The city where we celebrate is a body both wounded and full of vitality. At the time of the petitions, we pray for it. Later I hear that some people interested in the celebration did not want to go to “that part of town.” People fear the city, fear the poor, fear dark skin. The same liturgy held on Holy Hill, the neighborhood of the Graduate Theological Union and its member seminaries or in the Berkeley Rose Garden would not have had the same power, nor borne the same truth, nor challenged us to remember the community for which and in the midst of which we claim to live the gospel.

Rifts in the body: the big one in this country and still in our church is race. We are a mostly white assembly in this largely brown and black city where many of the Catholic parishes are African-American and where the Latino population is the fastest-growing. Which is more severe, the racial divide or the division we may be causing by “going public” with our liturgy?

Which is greater, the division our act of celebration and transgression may have caused or the one already present that has driven women away from parish churches, spiritually bereft and isolated and that exiles men too?

With the same stole

Before the blessing of the gifts, the vested priest, in the center for the last time, takes off his chasuble, his stole, his alb and cincture, his Roman collar. One of the dancers vests him with the same stole we have all put on early in the liturgy. He joins us in the assembly, becomes one of us. Those of us in the women’s ordination movement have been clear for years that we do not want ordination into the same priesthood with which we have lived.
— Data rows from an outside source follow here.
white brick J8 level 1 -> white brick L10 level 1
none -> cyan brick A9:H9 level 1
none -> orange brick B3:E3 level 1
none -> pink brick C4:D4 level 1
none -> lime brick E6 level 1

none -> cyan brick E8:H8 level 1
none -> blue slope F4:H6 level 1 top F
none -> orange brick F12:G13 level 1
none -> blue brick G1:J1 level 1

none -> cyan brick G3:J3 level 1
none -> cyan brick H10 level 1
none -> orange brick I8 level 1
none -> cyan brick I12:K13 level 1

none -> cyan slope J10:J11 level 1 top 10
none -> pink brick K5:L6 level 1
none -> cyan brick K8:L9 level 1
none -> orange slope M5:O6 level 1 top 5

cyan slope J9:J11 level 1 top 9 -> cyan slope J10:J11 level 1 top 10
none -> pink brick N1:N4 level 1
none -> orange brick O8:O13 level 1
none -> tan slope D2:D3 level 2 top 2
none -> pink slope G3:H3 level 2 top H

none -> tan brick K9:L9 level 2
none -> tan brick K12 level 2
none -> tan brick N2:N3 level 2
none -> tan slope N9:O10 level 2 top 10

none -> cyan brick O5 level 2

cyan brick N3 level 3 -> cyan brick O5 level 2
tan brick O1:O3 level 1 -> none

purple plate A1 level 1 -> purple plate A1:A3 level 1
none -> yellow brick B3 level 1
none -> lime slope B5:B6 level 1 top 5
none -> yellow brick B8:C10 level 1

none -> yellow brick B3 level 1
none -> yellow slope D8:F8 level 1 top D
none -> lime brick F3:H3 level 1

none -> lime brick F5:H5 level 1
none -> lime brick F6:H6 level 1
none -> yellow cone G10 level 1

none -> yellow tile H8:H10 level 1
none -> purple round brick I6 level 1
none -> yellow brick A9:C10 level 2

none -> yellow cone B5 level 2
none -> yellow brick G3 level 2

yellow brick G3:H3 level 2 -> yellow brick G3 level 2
Some of us do experience a call to priestly ministry. We endeavor to study, discern and practice its liturgical, pastoral and administrative dimensions -- administration in the sense of helping the local church to put into practice its gifts, both internally and at the service of a hungry world. Most of all -- and “A Critical Mass” reflects this -- we care about bodies: all the baptized and the body to which they belong, the body as a whole in its unity and diversity.

All this, I know, raises a multitude of theological questions, which are also pastoral, ecclesial, political and spiritual. What is a sacrament? What constitutes unity? How can we hold differences in tension and keep walking together? What is the nature and role of priestly ministry in a church that honors the ministry of all the baptized? What does the world most need from our church? If we begin by asking this question, does our definition of priestly ministry change?

Does the ordination discussion come down, fundamentally, to bodies -- women’s bodies? Born into a woman’s body, I may not be ordained. Note that I say may, not can. Our church teachings have often conflated the two. If we truly honored women’s bodies, in this religion that sees God in human flesh, would ordination of women even be an issue?

These are not closed questions, official statements notwithstanding.

We have scheduled a mystagogia of sorts for the following Sunday, a chance for participants and others to air reactions and theological reflections. We expect there will be other Critical Masses. We have collected small amounts of seed money to pass on to other groups who wish to hold public celebrations of the Eucharist led by women.

“After all these words,” our group said in its opening statement, “much of the remainder of our Eucharist is in silence. The role of silence is double-edged,” the statement added, alluding to the silencing of women throughout history and today.

“Our silence in this ritual also speaks of our determination not to be entangled in a web of words, but to express our theologies with body and gesture.”

The rich silence inside me still grows. “This Eucharist is a work in progress,” the opening statement said. “But make no mistake about it, it is prayer.”